I'm not familiar with the circuit, I guess on one of the PI threads it's used and discussed. But a few points worth considering:
*I would say that any junction of two dissimilar metal will generate a voltage (thermocouple), so you should ensure there are no non-identical junctions, everything should be identical in the input stages, so if one junction warms up, so does its complement.
*Physically, the layout of the board should be symmetrical, no big tracks on one input, thin tracks on the other, long on one, short on the other. The thermal environment should be balanced.
* I'm concerned by the quiescent point your amp operates at. I would choose components so the collector of both transistors was close to zero. I've just estimated they are both at +0.65 Volts in your circuit. I've assumes the pot is not fitted, I don't see a value shown for the pot, it's likely that with the correct resistance pot, the quiescent state would be near-zero. You should've perhaps replaced the pot with two fixed resistors...( I might be misunderstanding how it's intended to work, and I'm not allowing for the one-directional input signal)
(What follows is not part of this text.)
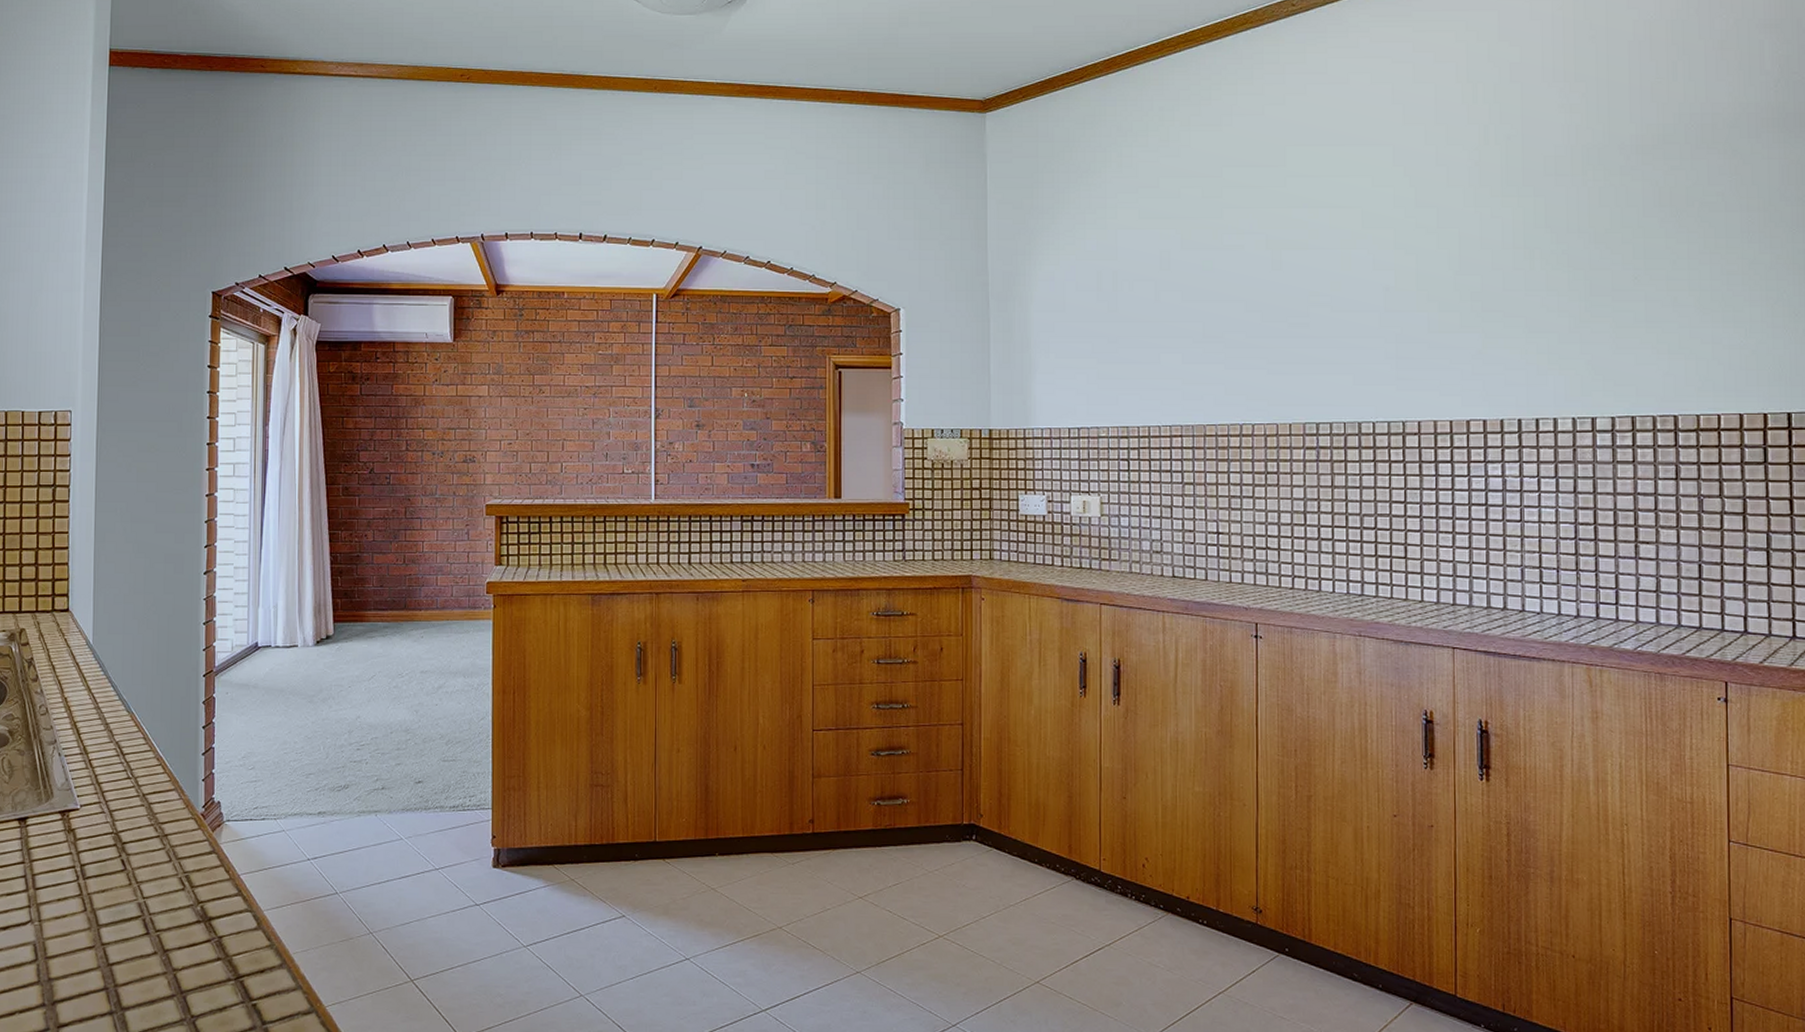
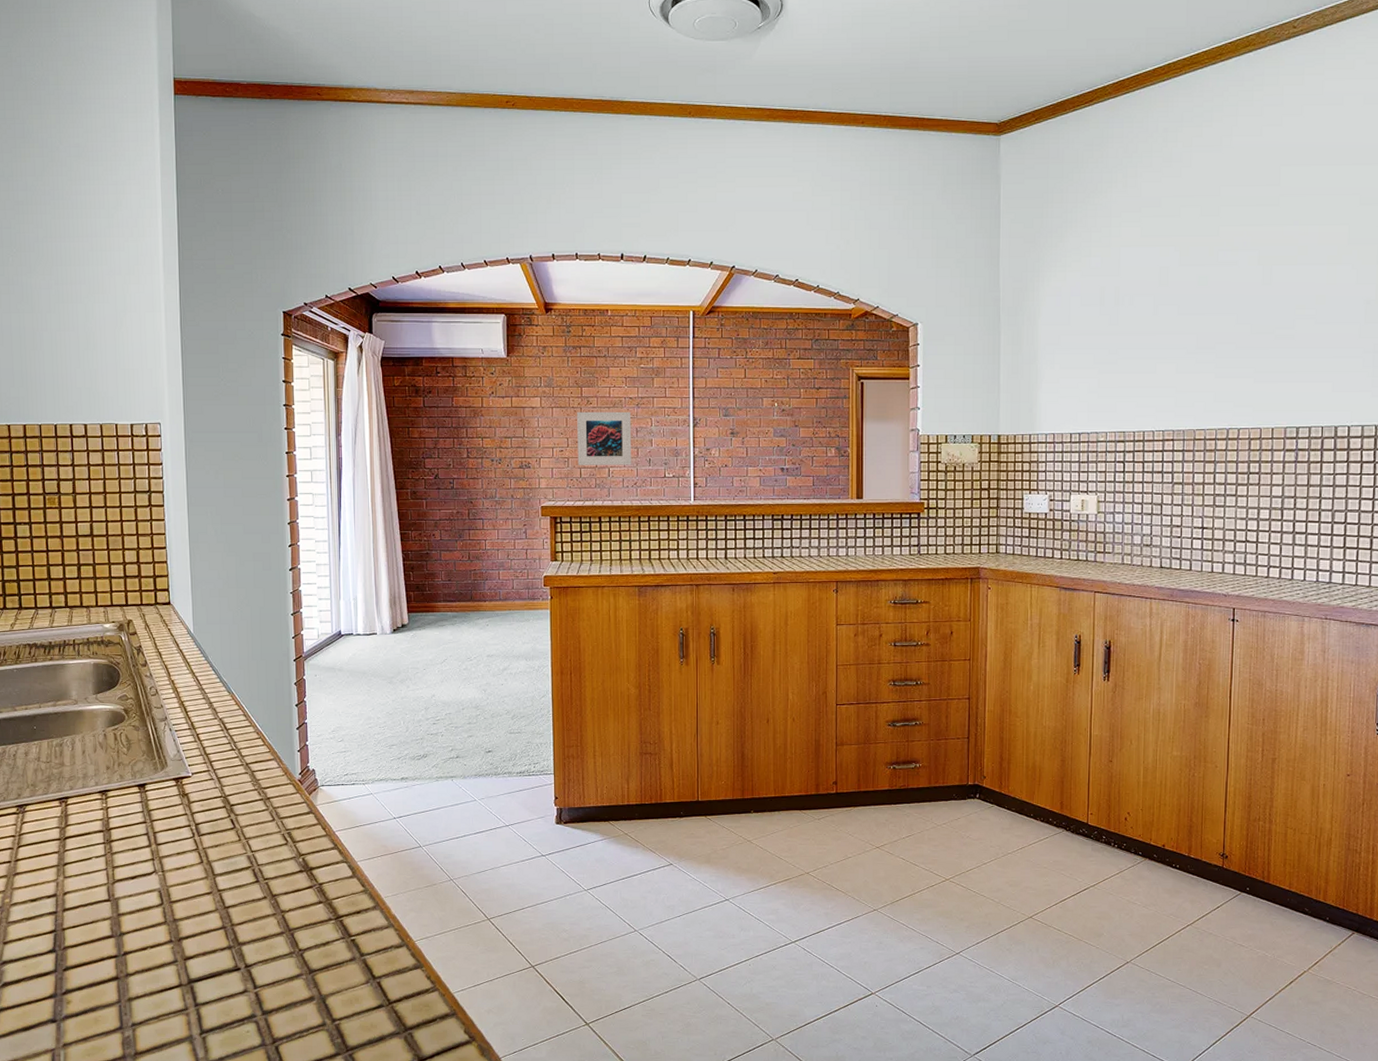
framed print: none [527,401,588,460] -> present [577,411,632,465]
Thanks for the reply. I was thinking a 100 ohm zero pot but was surprised at the low offset. Think a 10 ohm pot would work, maybe not for the next one. I like your idea on the quiescent point. Changing the collector resistors to 5k or the emitter resistor to 1600 might be a good idea.

You could fix drift permanently by a servo circuit.

A few other thoughts:
You say you didn't use the second opamp - what did you do with it? I hope you didn't leave it floating. It could be oscillating at Megahertz frequencies, and messing up the operation of the other amp.
It's possible your amp is unstable, I've seen similar circuits (eg. audio power amps) and a resistor in series with a capacitor were connected between the two collectors, if I remember correctly. It was a stability aid, no I can't remember any details.

Re. the biasing: I calculated collector load resistors of 5400 Ohms were about right, to obtain 0V on the collectors, if you didn't use a pot.

The second amplifier, I grounded the + input and shorted the output to the - input

So you can use it to build a servo. Good.

Hi Davor
I've used servo's to control force, speed, displacement, etc. What are you doing with the servo in a metal detector?

By feeding back some signal from the output to the input stage, it's possible to make the amp self-balancing, no need for pots. Usually it would involve long time-constant filters, so that only the DC component passes through. So the feedback causes a servo-action controlling the output to zero, but the AC signals pass through without being affected, or without ruining the servo-control loop.

Here's an example of a servo-loop on a discrete buffer amp:
http://www.edn.com/design/analog/440...ipolar-signals
Figure 3 is the one to study - see the low-pass filter stage, and the feedback connection.

Yes, something down that line. The idea is to subtract DC and below 1Hz from a diff amp in order to eliminate drift. Alternatively you may put a big capacitor in series with output, but this works better, and this is DC coupled throughout.
Servo is basically an integrator in a DC stabilisation loop, and it is very good at that because it "remembers" the offset and compensates for it.

Skippy, Davor thanks for the replies.